Saturday, October 31, 2009

FrontlineSMS:Medic: Text messages save lives

Text messages save lives” announces a large red banner on the face page of the website for FrontlineSMS:Medic. True indeed!

The whole project began in the summer of 2008, when Josh Nesbit, a senior in the Human Biology program at Stanford University, with a concentration on International Health and Bioethics, traveled to St. Gabriel’s Hospital in rural Malawi. St. Gabriel’s serves a population of about 250,000 Malawians spread over an area 100 miles in radius. The poorest of the patients have to walk up to 100 miles to get to the hospital; while those with more resources can ride bicycles or oxcarts. Thus, as can be expected, people only come to the hospital when they must. In order to address concerns of peoples’ accessibility to the hospital, St. Gabriel’s has been using an approach that is becoming increasingly popular in similar clinics around the world. The hospital trains and employs volunteer community health workers who travel to the patients’ homes to check on them, deliver medication and serve as conduits of communication with the base hospital.

A problem that is often faced in contexts like this is the fact that the community health workers have to travel to places far from the hospital, and if they see something that might require immediate intervention, their only option is often to physically travel back to the hospital to make the report.

FrontlineSMS:Medic is poised to change this. FrontlineSMS is a mass text messaging software developed several years ago by software engineer and anthropologist, Ken Banks.

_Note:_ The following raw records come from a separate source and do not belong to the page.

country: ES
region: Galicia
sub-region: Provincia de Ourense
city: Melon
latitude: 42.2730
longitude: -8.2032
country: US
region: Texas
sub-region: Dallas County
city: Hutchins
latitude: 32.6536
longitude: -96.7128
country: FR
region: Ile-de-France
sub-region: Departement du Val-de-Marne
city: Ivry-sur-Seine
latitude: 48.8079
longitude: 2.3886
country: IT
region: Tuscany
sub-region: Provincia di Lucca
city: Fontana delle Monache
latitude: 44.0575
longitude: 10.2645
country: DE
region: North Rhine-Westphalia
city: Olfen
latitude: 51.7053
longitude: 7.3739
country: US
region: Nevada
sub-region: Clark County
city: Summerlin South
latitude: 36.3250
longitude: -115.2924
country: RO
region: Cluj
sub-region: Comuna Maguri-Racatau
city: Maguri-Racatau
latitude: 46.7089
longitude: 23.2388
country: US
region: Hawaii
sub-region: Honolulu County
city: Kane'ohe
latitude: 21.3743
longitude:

It is available free of charge to nonprofits. FrontlineSMS:Medic is a specialized version developed for public health applications similar to one described above in Malawi, by a collaboration set up between Ken Banks, Josh Nesbit and a team of dedicated volunteer software developers and community activists. All it requires is community health workers equipped with the very basic mobile phones, some training in sending and receiving text messages, and one laptop in a central location (such as the local hospital) connected to a GSM modem and running FrontlineSMS:Medic. At very little cost even by local standards, a community health worker can be in instant contact with the base hospital, reporting in their day’s observations and any emergencies that might come up. Not only that, various automated routines can be easily set up. For example, any incoming message from a community health worker containing the name of a drug automatically sends back a response indicating the correct dosage, side effects and common cross-reactivities of that drug.

Further developments are on the horizon. For instance, charging the mobile phones in remote locations where the community health workers function can be challenging. Nesbit and collaborators are exploring several sources of cheap and easily transported solar panels, that can be used to charge the mobile phones when electricity is unavailable or unreliable. With proper planning, these panels can be shared between several community health workers working in a given area.

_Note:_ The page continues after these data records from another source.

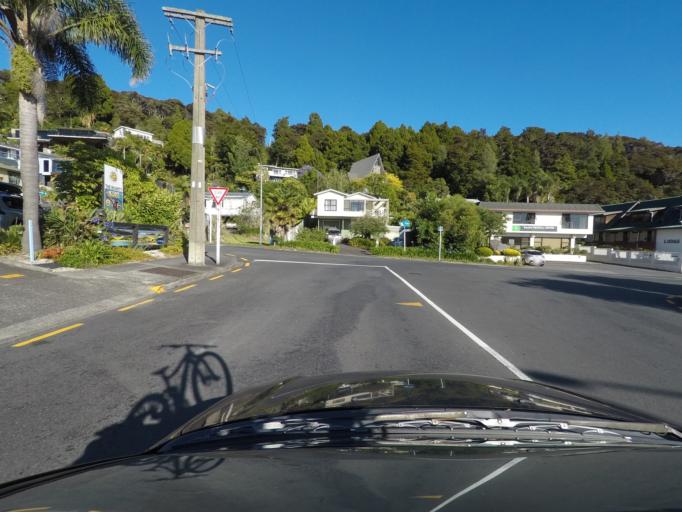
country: NZ
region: Northland
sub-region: Far North District
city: Paihia
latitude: -35.2808
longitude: 174.0893
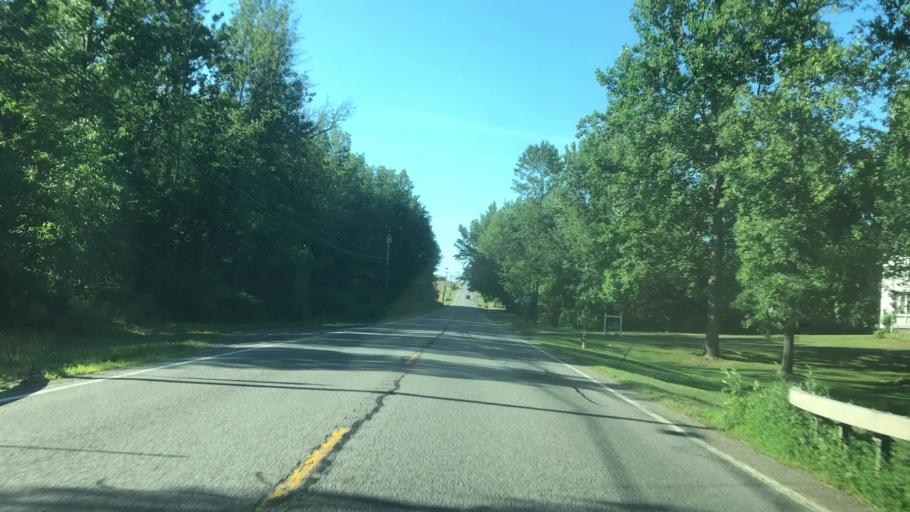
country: US
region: New York
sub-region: Wayne County
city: Macedon
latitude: 43.1300
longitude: -77.2926
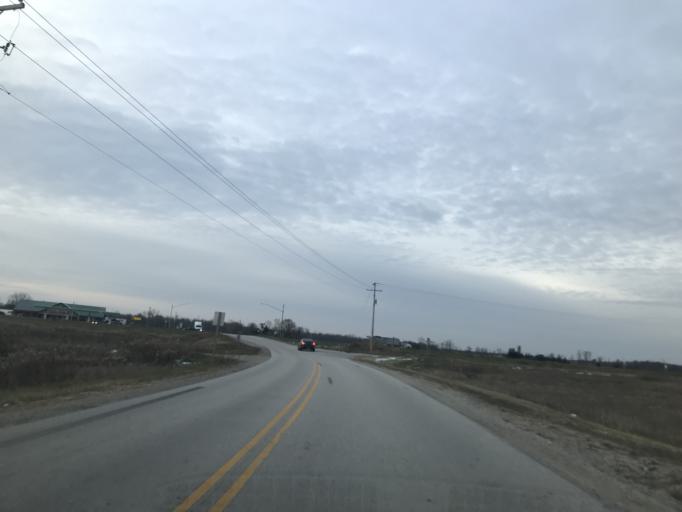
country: US
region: Wisconsin
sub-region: Marinette County
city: Peshtigo
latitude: 45.0525
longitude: -87.8001
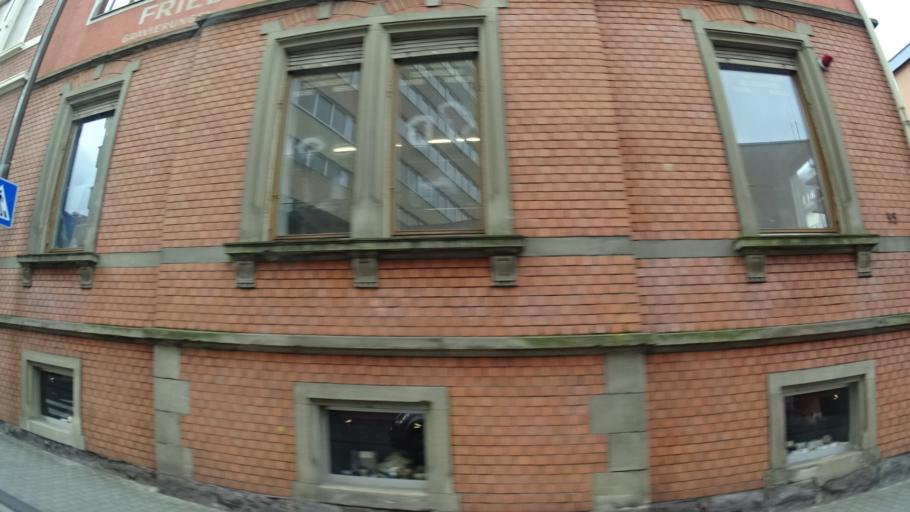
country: DE
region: Rheinland-Pfalz
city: Idar-Oberstein
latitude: 49.7192
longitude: 7.3019
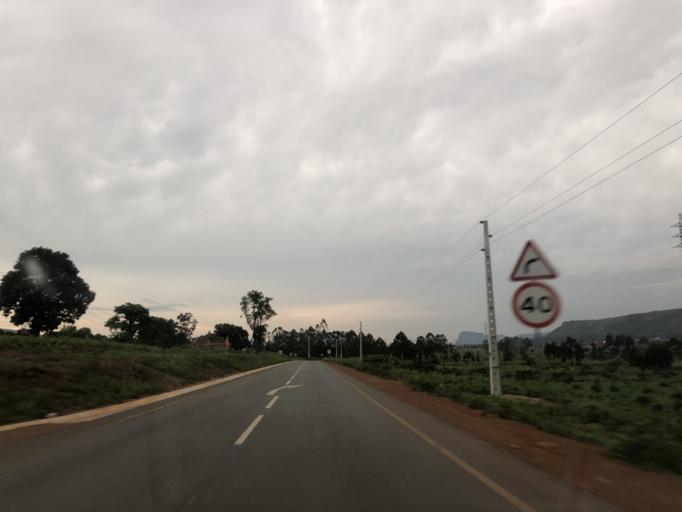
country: AO
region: Cuanza Sul
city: Uacu Cungo
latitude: -11.3326
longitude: 15.0997
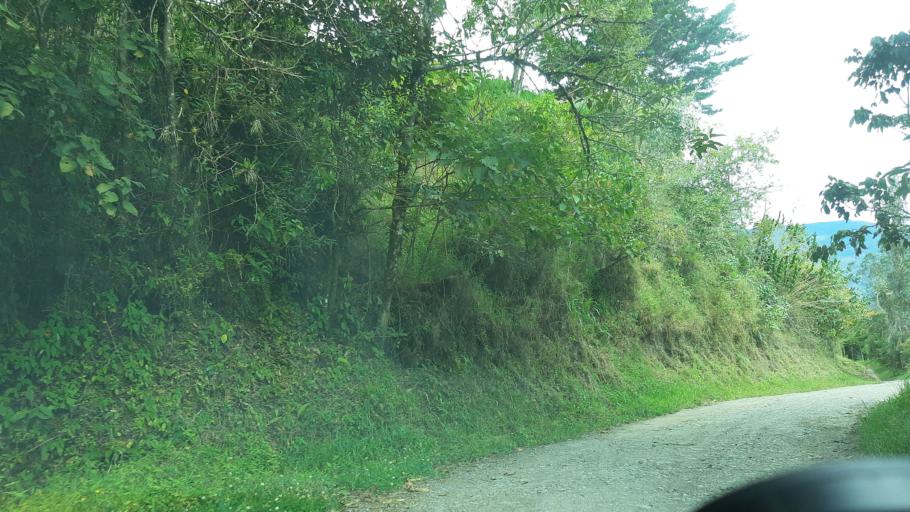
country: CO
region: Boyaca
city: Garagoa
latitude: 5.0481
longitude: -73.3503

The team is also exploring the use of camera phones, so greater degree of multimedia use can be implemented.

There are also thoughts of eliminating the laptop altogether, which will further cut costs. One possibility being explored envisages the use of the Android – the new mobile platform from Google – as a hub for several dozen community health workers.

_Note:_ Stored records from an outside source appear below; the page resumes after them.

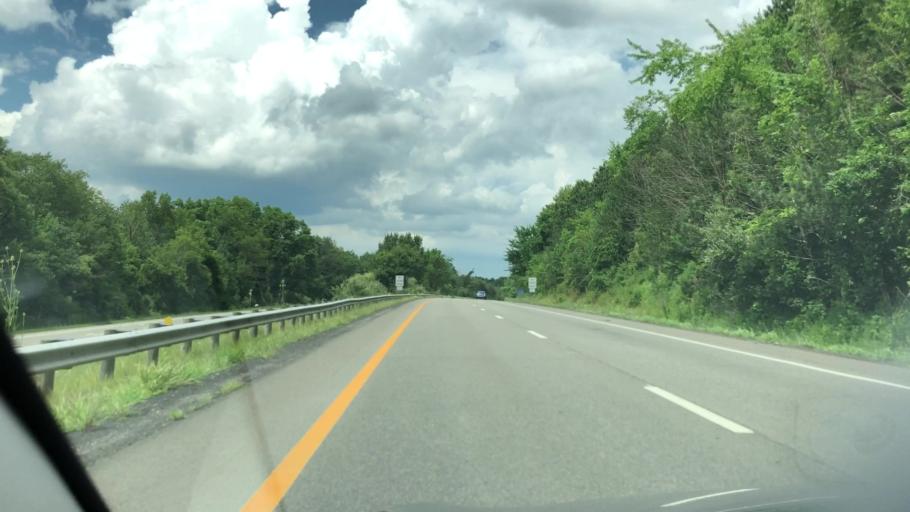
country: US
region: Ohio
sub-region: Summit County
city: Norton
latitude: 41.0716
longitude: -81.6649
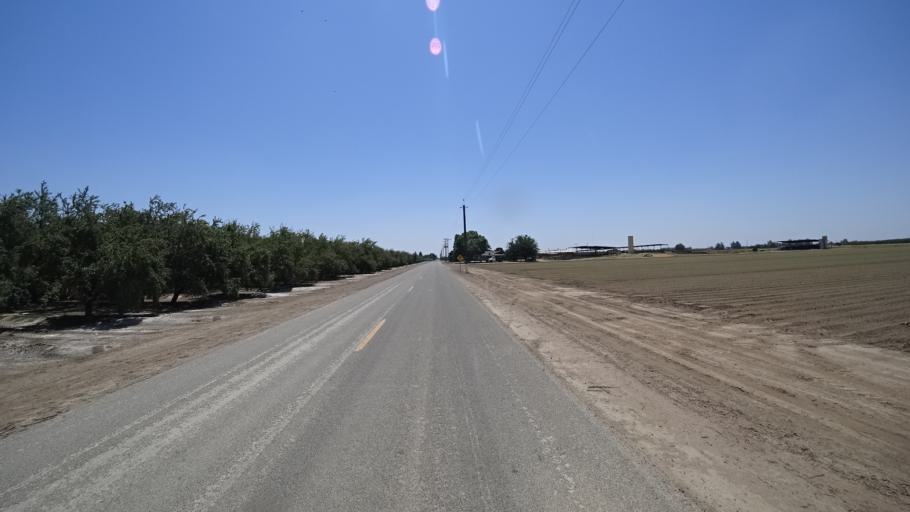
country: US
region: California
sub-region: Kings County
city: Armona
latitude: 36.3221
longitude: -119.7270
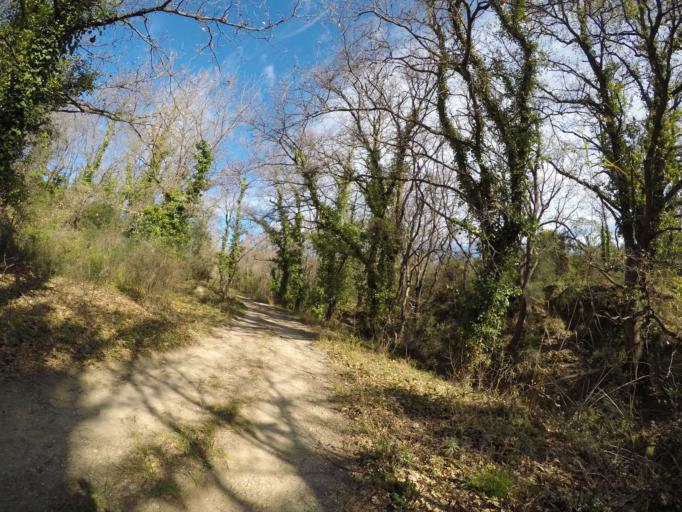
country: FR
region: Languedoc-Roussillon
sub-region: Departement des Pyrenees-Orientales
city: Millas
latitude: 42.7100
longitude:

Similar projects based on FrontlineSMS:Medic are now being implemented in other countries such as Bangladesh, Burundi, Uganda and Honduras.

As technology gets further refined and operating procedures better ironed out, there is no doubt that projects using FrontlineSMS and possibly other similar applications will continue to spread to other resource poor areas of the world. One concern that has been raised regarding this approach is that using text messaging requires basic literacy among the health workers, and the ability to use English or a handful of other language scripts. However, as camera phones and other types of multimedia applications become more integrated into cheaper and cheaper cell phones, it is foreseeable in the near future that this type of technology may be within the reach of community health workers who do not have the requisite literacy in the requisite languages. Indeed, it is only human imagination that sets a limit on what is possible!